Les Makers, inventeurs de l’usine du futur

"DIY" pour "Do it yourself !" (« Faites-le vous-même ») Tel est le mot d'ordre d'une nouvelle génération d'innovateurs-artisans. Rassemblées dans des "fablabs" (ateliers de fabrication urbaine), ces communautés de bricoleurs-technophiles sont en passe de réindustrialiser les villes et peut être d’inventer les usines du futur. Créé par l'entrepreneur Dale Dougherty, à l’origine de l'expression "Web 2.0" et éditeur du magazine "Make", ces "Faiseurs" s’apparentent à des artisans du numérique, il y a d’abord la volonté de produire soi-même plutôt que d’acheter. Adeptes de l'innovation à la portée de tous et prônant le travail collaboratif, ces techno-bricoleurs adhèrent aux valeurs de l'économie du partage et de la volonté d'en finir avec l'obsolescence programmée des objets fabriqués à la chaine. Ces makers apprennent ou savent déjà manier imprimantes 3D, fraiseuses, découpeuses au laser et autres logiciels de conception pour produire toutes sortes d'objets difficiles voire impossibles à trouver à l’unité. Membres d’une communauté qui fait chaque jour de nouveaux émules, ces makers échangent et s’entre-aident via les réseaux sociaux ou certains sites spécialisés.
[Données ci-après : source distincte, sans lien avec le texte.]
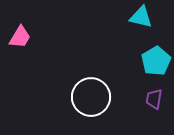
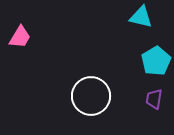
white circle: moved 1 px up
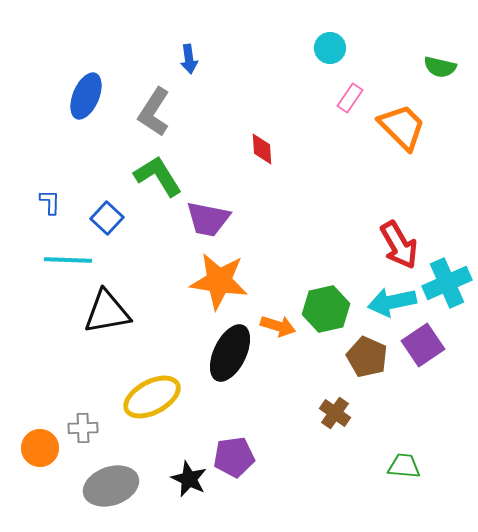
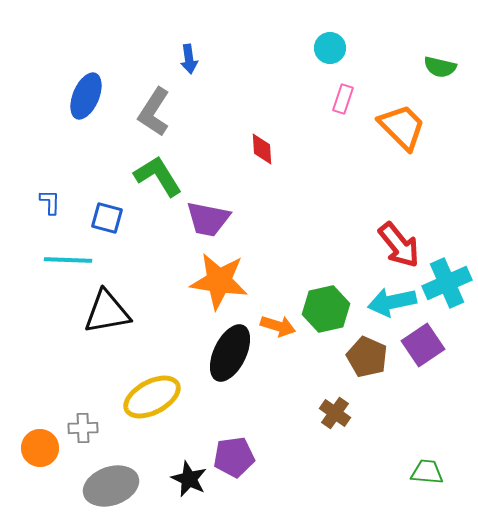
pink rectangle: moved 7 px left, 1 px down; rotated 16 degrees counterclockwise
blue square: rotated 28 degrees counterclockwise
red arrow: rotated 9 degrees counterclockwise
green trapezoid: moved 23 px right, 6 px down
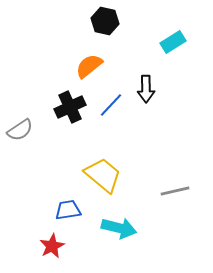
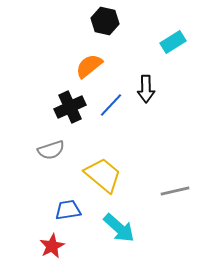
gray semicircle: moved 31 px right, 20 px down; rotated 16 degrees clockwise
cyan arrow: rotated 28 degrees clockwise
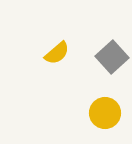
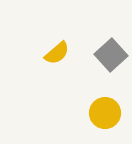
gray square: moved 1 px left, 2 px up
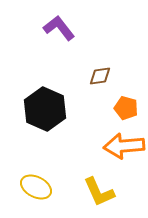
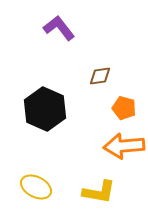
orange pentagon: moved 2 px left
yellow L-shape: rotated 56 degrees counterclockwise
Les Slashers, travailleurs démultipliés

Anglicisme dérivé du signe typographique (/), le terme « Slasher » désigne les personnes qui exercent au moins deux activités. Rien qu’en France, ils seraient près de 4,5 millions, soit 16 % des actifs. Si le marché de l'emploi n'est pas étranger à ce phénomène, être un « Slasher » c’est aussi un moyen de se révéler tant sur un plan personnel que professionnel. Le raisonnement est évident : mieux avoir plusieurs cordes à son arc et confier son avenir à plusieurs qu'à un seul. Pour ces travailleurs permanents, sorte de « workaholics » volontaires, la deuxième ou troisième activité tenant le plus souvent d'une idée personnelle qu'il devient possible de réaliser. Grâce aux nouveaux outils numériques et à l'économie collaborative, il est facile de vivre sa passion, voire vivre de sa passion. Au final, les métiers multiples donnant la possibilité d'être un autre, de ne plus se résigner, de se révéler, bref, d'éprouver un sentiment de liberté recouvrée et de fierté du travail bien fait.